Alabama Governor Kay Ivey on Thursday signed a bill that ended a decades-old ban on the practice of yoga in Alabama public schools. House Bill 246 was sponsored by state Rep. Jeremy Gray, D-Opelika.
Ivey said that the bill is “a step forward for Alabama.”
Gray said that the Senate amended the bill to require that any students participating must get a permission slip signed by their parents. Also, the Senate amended the bill so that only secular meditation was allowed, not spiritual meditation.
Grey questioned the second change to the bill but asked for the House to concur with the Senate on the changes during the last legislative day.
Hindus welcomed the passage of HB246 allowing yoga in Alabama public schools, saying that although it came with a lot of unnecessary and impertinent restrictions, it was still good for the overall well-being of Alabamians.
Hindu statesman Rajan Zed, in a statement in Nevada today, thanked Ivey and the Alabama Legislature for waking-up to the needs of Alabama’s pupils and bringing Alabama into the 21st Century at par with the rest of the nation. Multi-beneficial yoga was urgently needed to be incorporated into the lives of Alabama’s public-school students.
Zed is the president of the Universal Society of Hinduism. He indicated that Alabamians should not be scared of yoga at all. Zed pointed out that the overwhelming majority of yoga instructors and practitioners in the United States and Alabama were non-Hindus and they usually stayed non-Hindus sticking to their own respective faith traditions even after years of yoga practice.

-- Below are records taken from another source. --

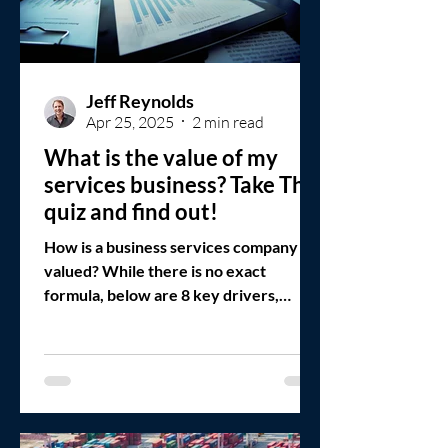
Jeff Reynolds
Apr 25, 2025
2 min read
What is the value of my
services business? Take This
quiz and find out!
How is a business services company
valued? While there is no exact
formula, below are 8 key drivers,
assuming a strategic fit with the buyer.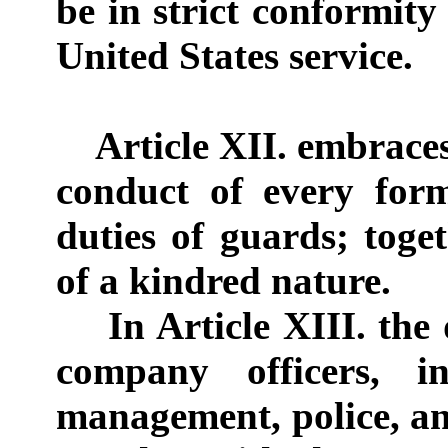
be in strict conformity
United States service.
Article XII. embraces 
conduct of every for
duties of guards; tog
of a kindred nature.
In Article XIII. the d
company officers, i
management, police, a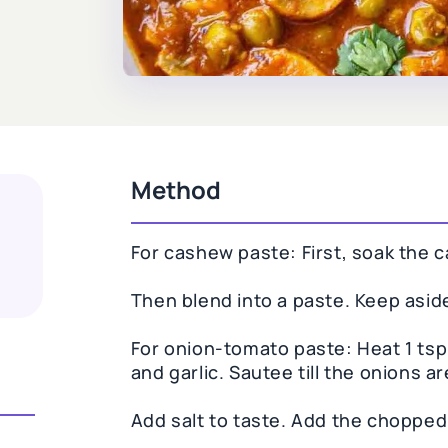
Method
For cashew paste: First, soak the 
Then blend into a paste. Keep asid
For onion-tomato paste: Heat 1 tsp 
and garlic. Sautee till the onions a
Add salt to taste. Add the chopped 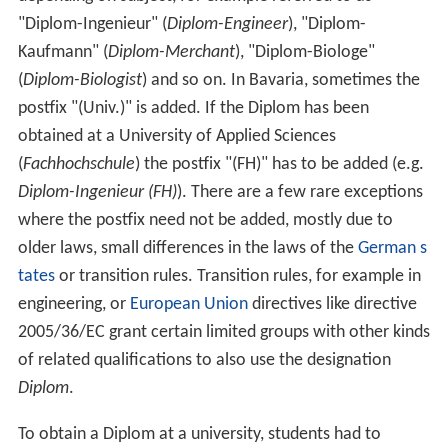
"Diplom-Ingenieur" (
Diplom-Engineer
), "Diplom-
Kaufmann" (
Diplom-Merchant
), "Diplom-Biologe"
(
Diplom-Biologist
) and so on. In Bavaria, sometimes the
postfix "(Univ.)" is added. If the Diplom has been
obtained at a University of Applied Sciences
(
Fachhochschule
) the postfix "(FH)" has to be added (e.g.
Diplom-Ingenieur (FH)
). There are a few rare exceptions
where the postfix need not be added, mostly due to
older laws, small differences in the laws of the
German s
tates
or transition rules. Transition rules, for example in
engineering, or
European Union
directives like directive
2005/36/EC grant certain limited groups with other kinds
of related qualifications to also use the designation
Diplom
.
To obtain a Diplom at a university, students had to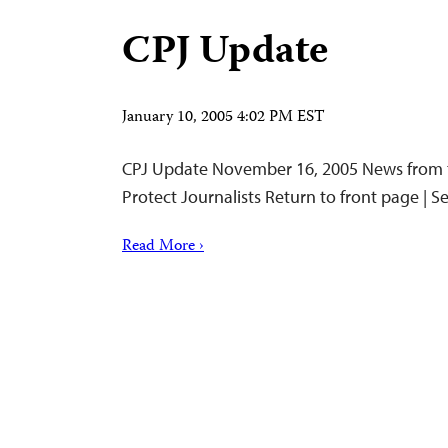
CPJ Update
January 10, 2005 4:02 PM EST
CPJ Update November 16, 2005 News from 
Protect Journalists Return to front page | 
Read More ›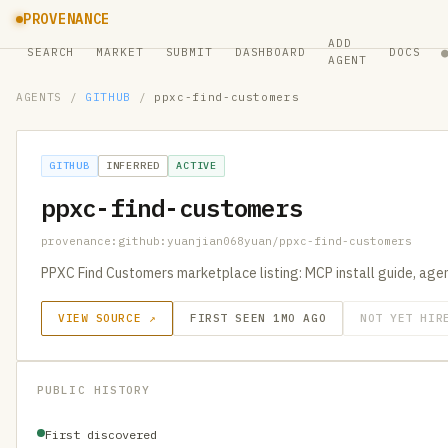
PROVENANCE
ADD
SEARCH
MARKET
SUBMIT
DASHBOARD
DOCS
AGENT
AGENTS
/
GITHUB
/
ppxc-find-customers
GITHUB
INFERRED
ACTIVE
ppxc-find-customers
provenance:github:yuanjian068yuan/ppxc-find-customers
PPXC Find Customers marketplace listing: MCP install guide, agent
VIEW SOURCE ↗
FIRST SEEN 1MO AGO
NOT YET HIR
PUBLIC HISTORY
First discovered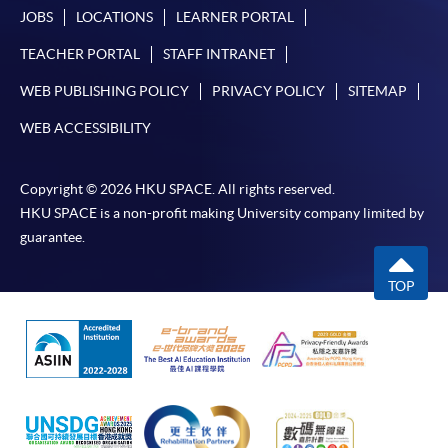
JOBS
LOCATIONS
LEARNER PORTAL
TEACHER PORTAL
STAFF INTRANET
WEB PUBLISHING POLICY
PRIVACY POLICY
SITEMAP
WEB ACCESSIBILITY
Copyright © 2026 HKU SPACE. All rights reserved.
HKU SPACE is a non-profit making University company limited by
guarantee.
TOP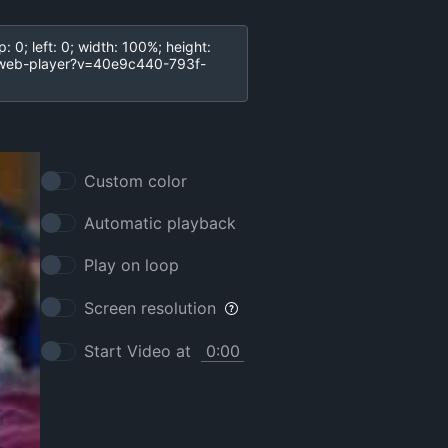
Custom color
Automatic playback
Play on loop
Screen resolution
Start Video at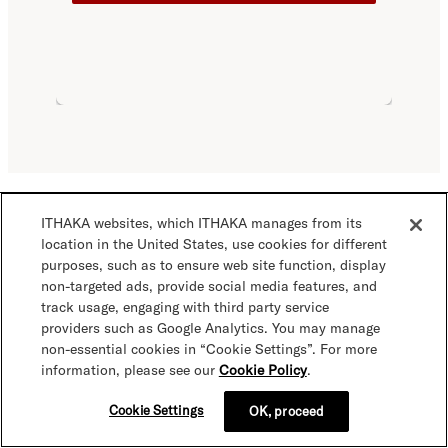
ITHAKA websites, which ITHAKA manages from its
View image credits from this page
location in the United States, use cookies for different
purposes, such as to ensure web site function, display
non-targeted ads, provide social media features, and
track usage, engaging with third party service
providers such as Google Analytics. You may manage
non-essential cookies in “Cookie Settings”. For more
Core products & services
information, please see our
Cookie Policy
.
JSTOR Digital Stewardship Services
Cookie Settings
OK, proceed
Get JSTOR
JSTOR Research & teaching platform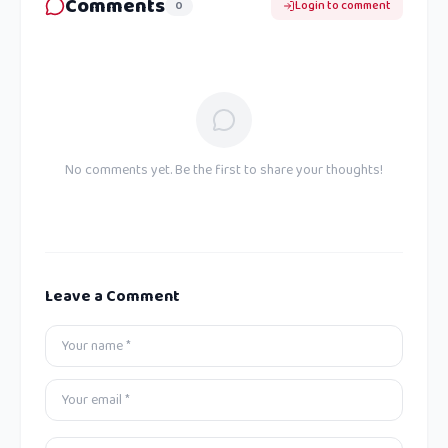
Comments
0
Login to comment
No comments yet. Be the first to share your thoughts!
Leave a Comment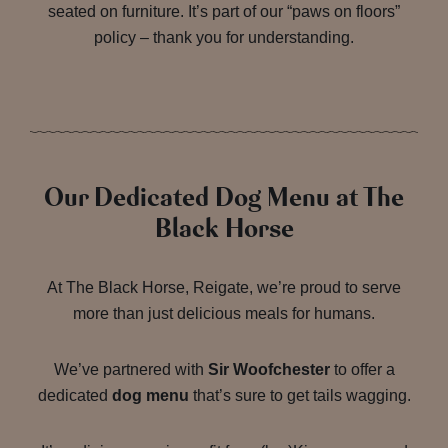
seated on furniture. It’s part of our “paws on floors”
policy – thank you for understanding.
Our Dedicated Dog Menu at The
Black Horse
At The Black Horse, Reigate, we’re proud to serve
more than just delicious meals for humans.
We’ve partnered with
Sir Woofchester
to offer a
dedicated
dog menu
that’s sure to get tails wagging.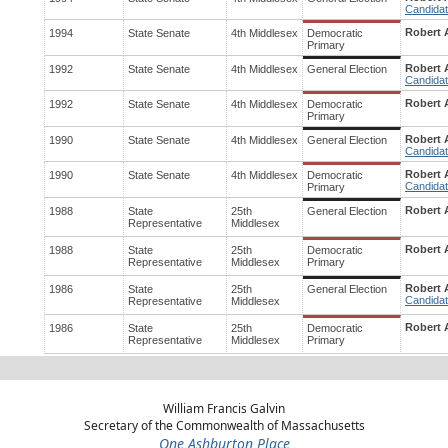
Candidat
Robert A
1994
State Senate
4th Middlesex
Democratic
Primary
Robert A
1992
State Senate
4th Middlesex
General Election
Candidat
Robert A
1992
State Senate
4th Middlesex
Democratic
Primary
Robert A
1990
State Senate
4th Middlesex
General Election
Candidat
Robert A
1990
State Senate
4th Middlesex
Democratic
Candidat
Primary
Robert A
1988
State
25th
General Election
Representative
Middlesex
Robert A
1988
State
25th
Democratic
Representative
Middlesex
Primary
Robert A
1986
State
25th
General Election
Candidat
Representative
Middlesex
Robert A
1986
State
25th
Democratic
Representative
Middlesex
Primary
William Francis Galvin
Secretary of the Commonwealth of Massachusetts
One Ashburton Place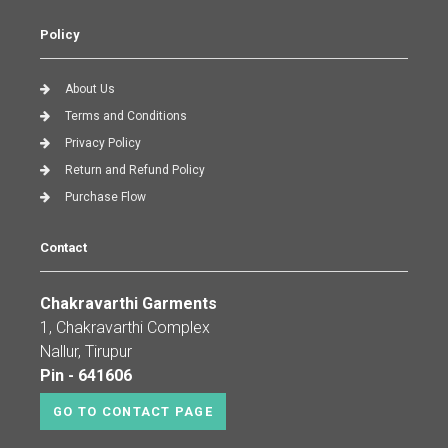
Policy
About Us
Terms and Conditions
Privacy Policy
Return and Refund Policy
Purchase Flow
Contact
Chakravarthi Garments
1, Chakravarthi Complex
Nallur, Tirupur
Pin - 641606
GO TO CONTACT PAGE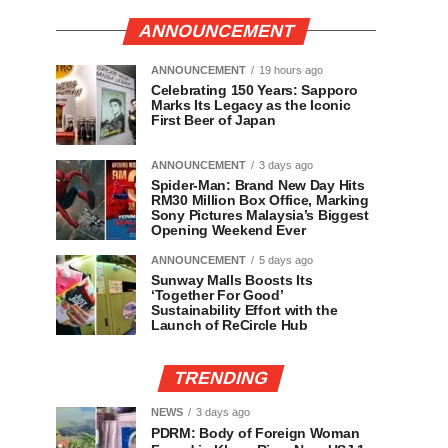
ANNOUNCEMENT
ANNOUNCEMENT
19 hours ago
Celebrating 150 Years: Sapporo
Marks Its Legacy as the Iconic
First Beer of Japan
ANNOUNCEMENT
3 days ago
Spider-Man: Brand New Day Hits
RM30 Million Box Office, Marking
Sony Pictures Malaysia’s Biggest
Opening Weekend Ever
ANNOUNCEMENT
5 days ago
Sunway Malls Boosts Its
‘Together For Good’
Sustainability Effort with the
Launch of ReCircle Hub
TRENDING
NEWS
3 days ago
PDRM: Body of Foreign Woman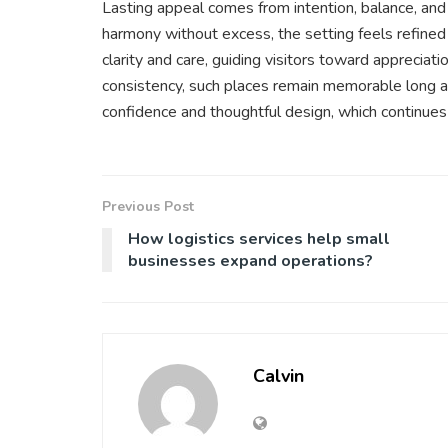
Lasting appeal comes from intention, balance, an
harmony without excess, the setting feels refined
clarity and care, guiding visitors toward appreciat
consistency, such places remain memorable long aft
confidence and thoughtful design, which continues
Previous Post
How logistics services help small
businesses expand operations?
Calvin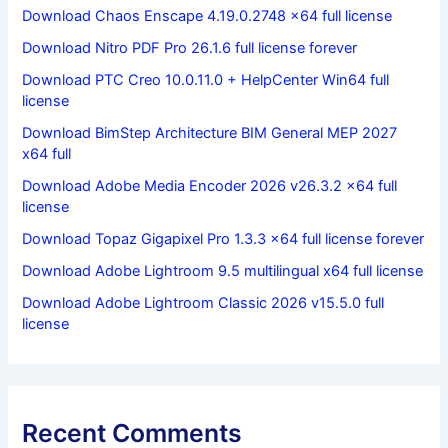
Download Chaos Enscape 4.19.0.2748 x64 full license
Download Nitro PDF Pro 26.1.6 full license forever
Download PTC Creo 10.0.11.0 + HelpCenter Win64 full
license
Download BimStep Architecture BIM General MEP 2027
x64 full
Download Adobe Media Encoder 2026 v26.3.2 x64 full
license
Download Topaz Gigapixel Pro 1.3.3 x64 full license forever
Download Adobe Lightroom 9.5 multilingual x64 full license
Download Adobe Lightroom Classic 2026 v15.5.0 full
license
Recent Comments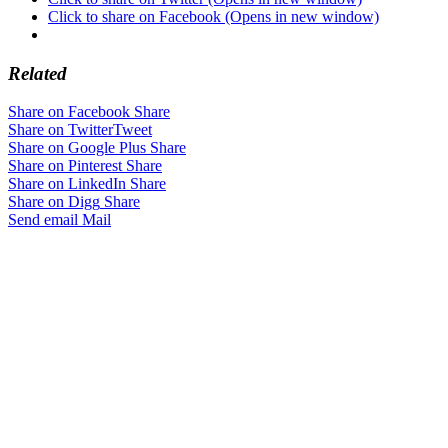
Click to share on Facebook (Opens in new window)
Related
Share on Facebook
Share
Share on Twitter
Tweet
Share on Google Plus
Share
Share on Pinterest
Share
Share on LinkedIn
Share
Share on Digg
Share
Send email
Mail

The Foundation for Moral Law and Alabama Eagle Forum lobbied against the bill in the Senate committee, saying that holding the elective classes on yoga would be proselytizing for Hinduism. Zed said that traditionally Hinduism was not into proselytizing.
Rajan Zed further said that yoga “prohibition” was clearly doing a disservice to Alabama’s K-12 public school students and denying them the valuable opportunities yoga provided.
Yoga, referred to as “a living fossil,” is a mental and physical discipline that traces back to around 2,000 BC to the Indus Valley civilization.
No child can be required to do yoga if he/she or their parents do not want to participate and whether or not to offer this will be left up to the local school systems who can offer or not offer this at their discretion.